Time4change2018 · 20/05/2021 18:35

Lots of love @CrystalFlyer. You have done so well supporting your Mom & making sure your Aunt was looked after. How heart breaking to end this way. But from what the nurse says she was in fine form the day she was going to the home and never lost her spirit. She was happy to go and would have known she was well loved & cared for. Hugs for your Mom too, she'll be finding loosing another relation of her generation difficult I'm sure.
Enjoy the funeral as best you can, celebrate her life & share your stories with your siblings & cousins.
Swift burials in Ireland are by far the best, while high emotion as so close to the passing you can grieve in real time unlike here were 3 weeks is the norm. Come the weekend you'll be ready for a good rest xx

CrystalFlyer · 21/05/2021 19:04

Well it’s all over. It was an unusual funeral due to covid but it was lovely all the same. We are so lucky with our neighbours and community in general.

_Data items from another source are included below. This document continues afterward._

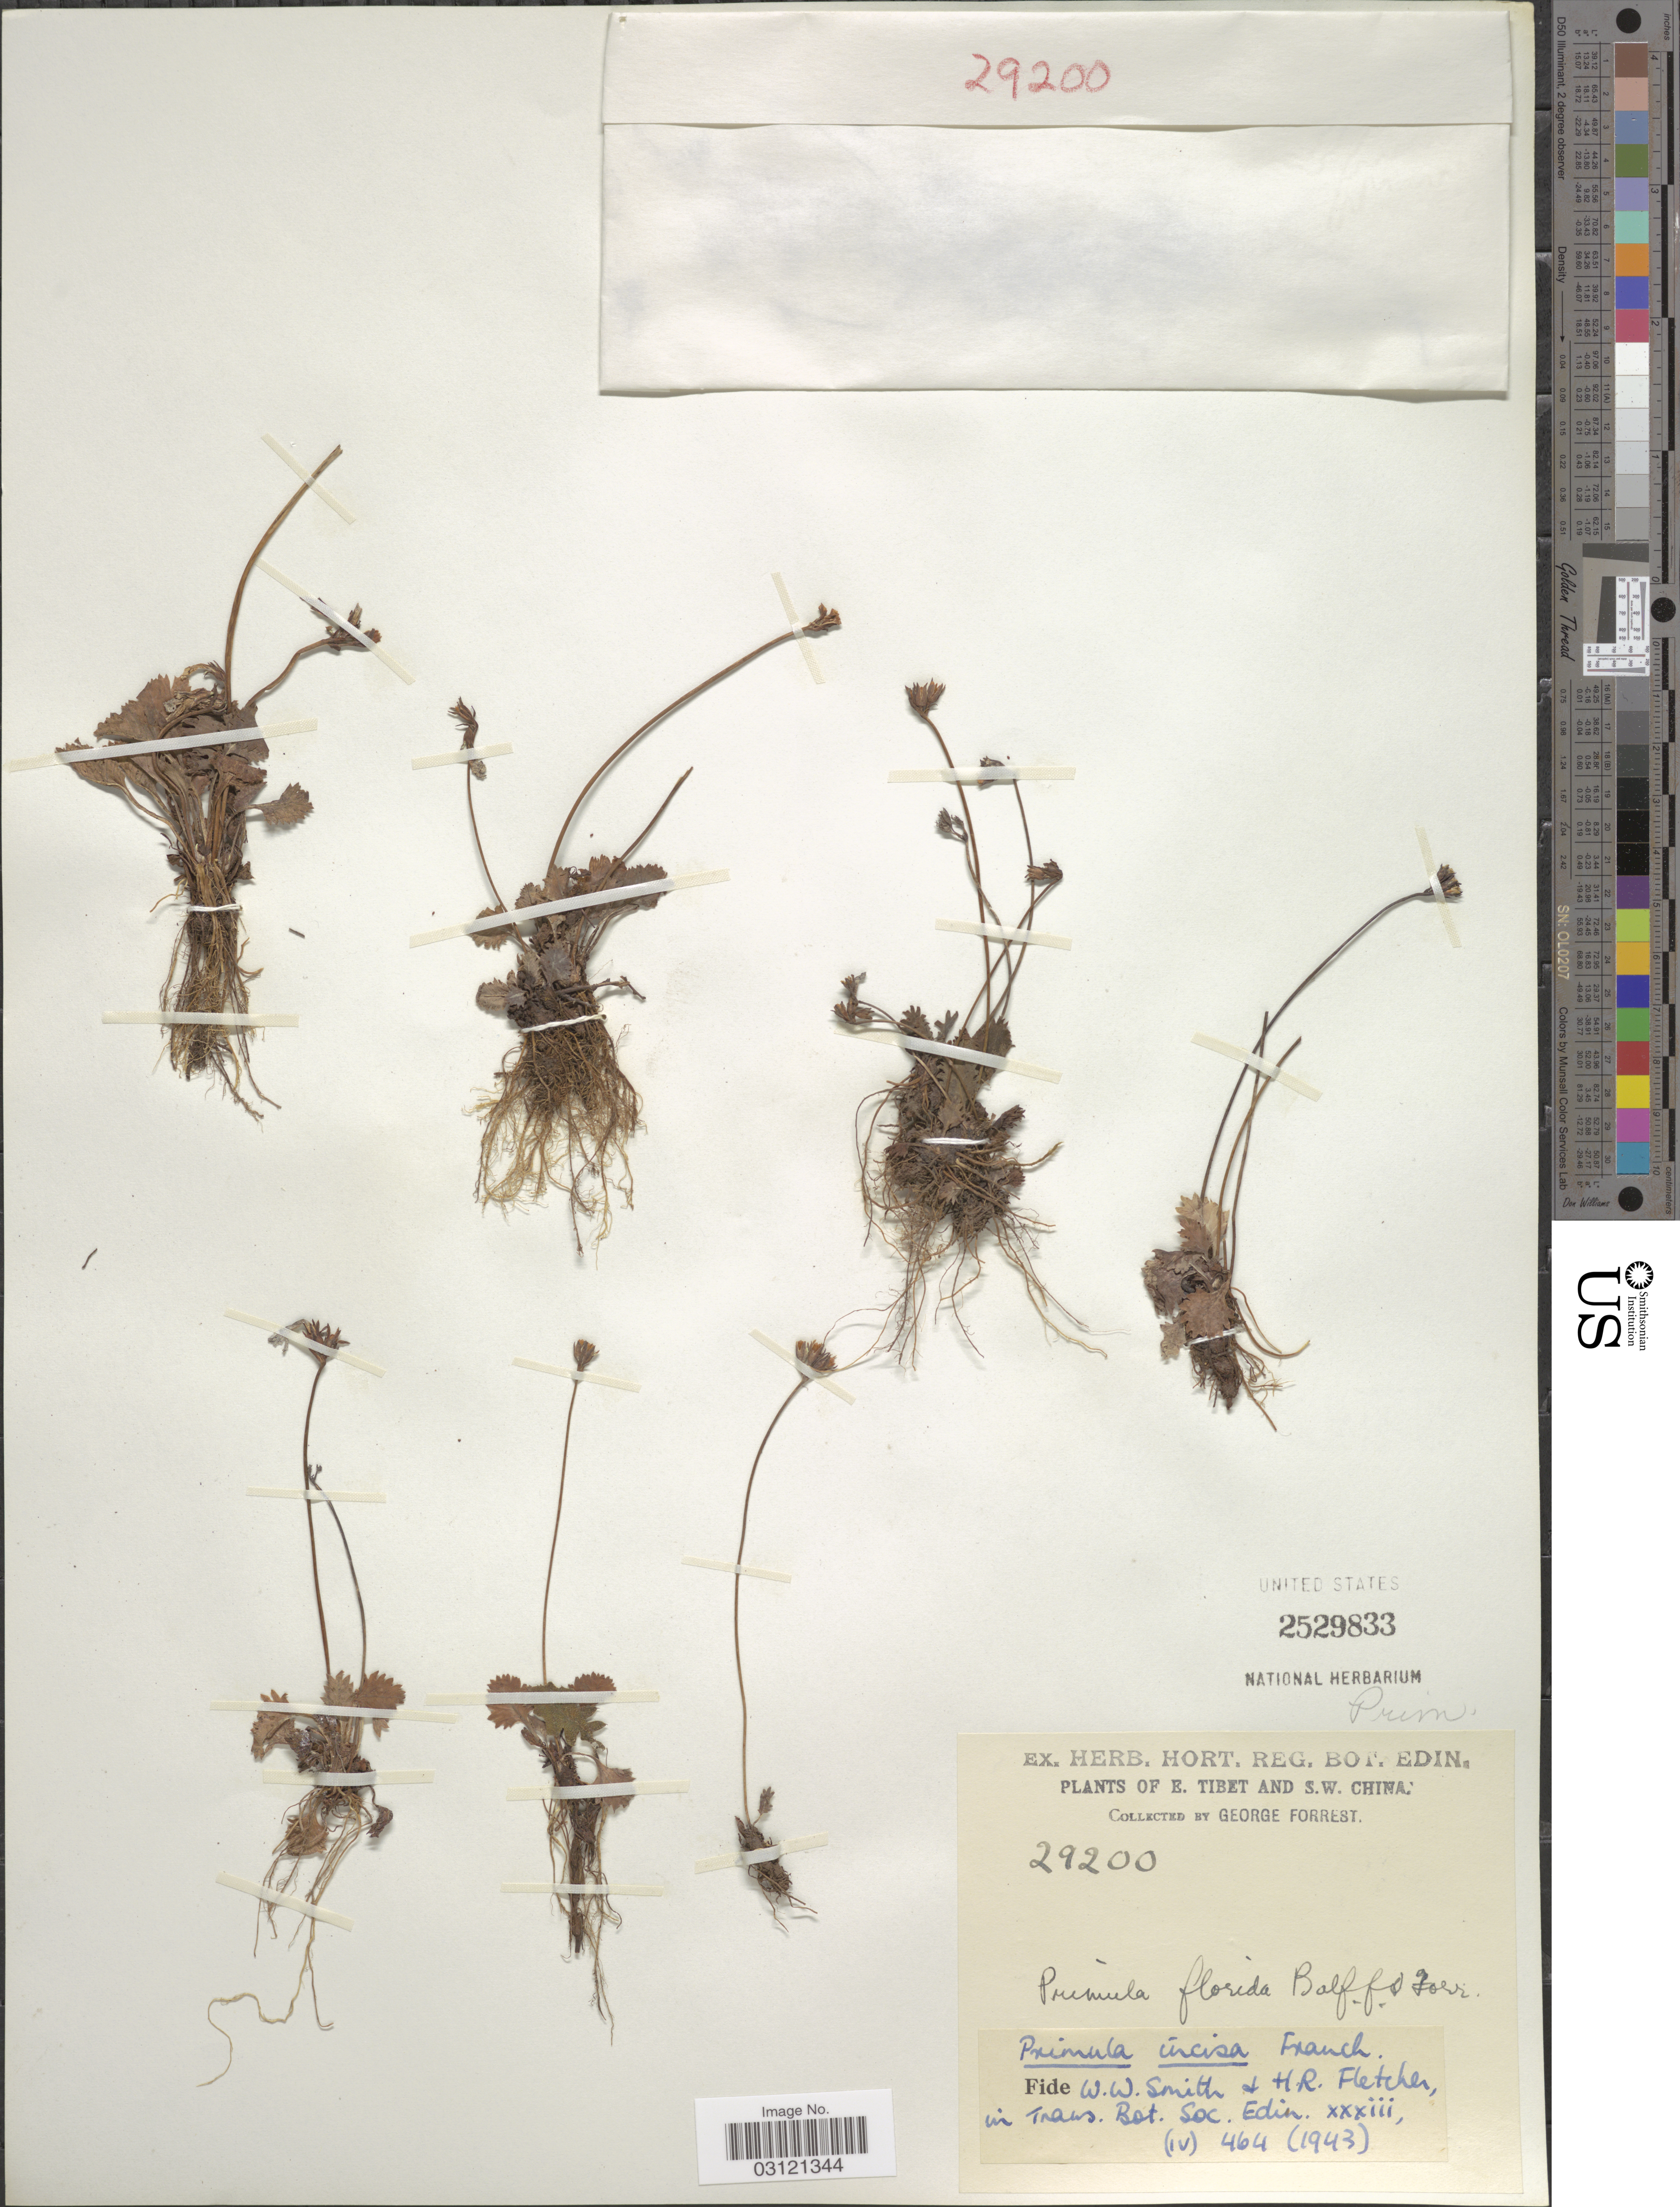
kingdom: Plantae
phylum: Tracheophyta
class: Magnoliopsida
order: Ericales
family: Primulaceae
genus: Primula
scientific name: Primula incisa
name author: Franch.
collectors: G. Forrest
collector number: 29200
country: China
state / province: Xizang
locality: E. Tibet and S.W. China.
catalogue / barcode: US 2529833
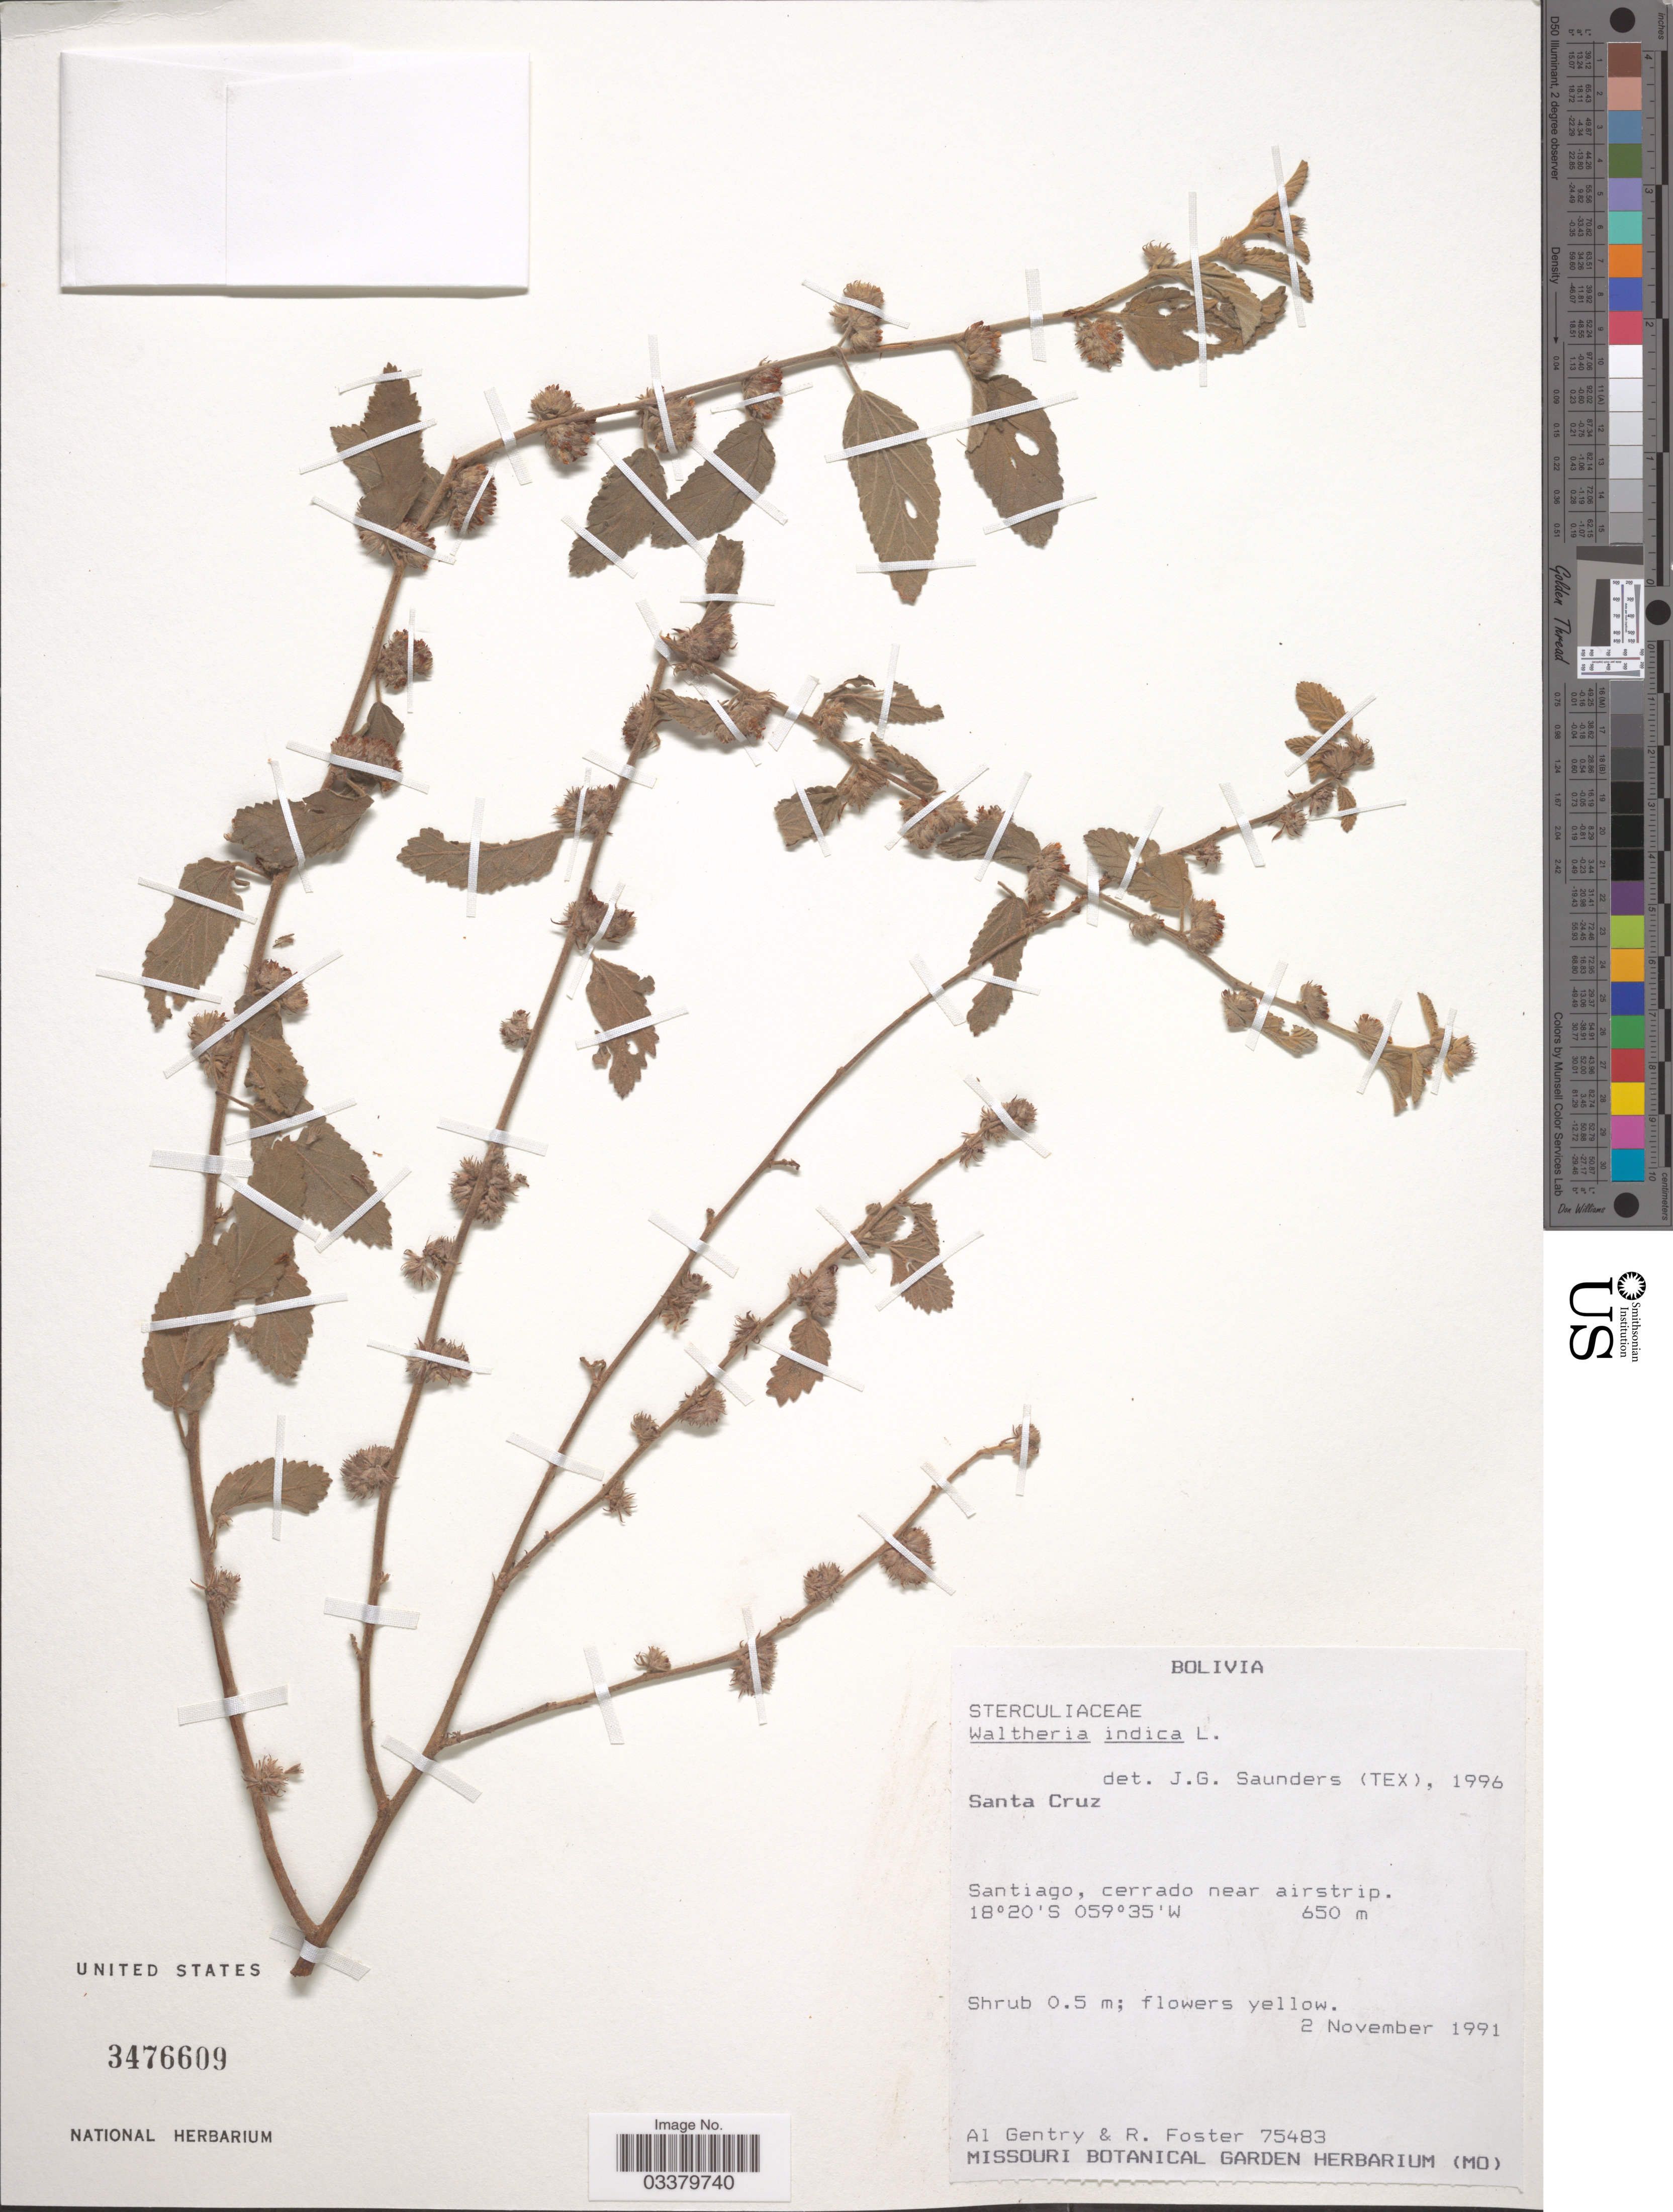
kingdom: Plantae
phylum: Tracheophyta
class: Magnoliopsida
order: Malvales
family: Malvaceae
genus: Waltheria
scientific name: Waltheria indica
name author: L.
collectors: A. H. Gentry & R. Foster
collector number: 75483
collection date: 1991-11-02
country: Bolivia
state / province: Santa Cruz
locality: Santiago, cerrado near airstrip.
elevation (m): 650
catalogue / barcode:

I’m taking the weekend off but I’m also the executor of my Aunts will so I need to start sorting that out and we’re starting a house renovation project that will have DH busy for a while.

Thanks to all for helping me through this and the condolences.

OP posts:
EnglishRain · 21/05/2021 19:22

So sorry for your loss OP. I had nothing to add but followed your thread.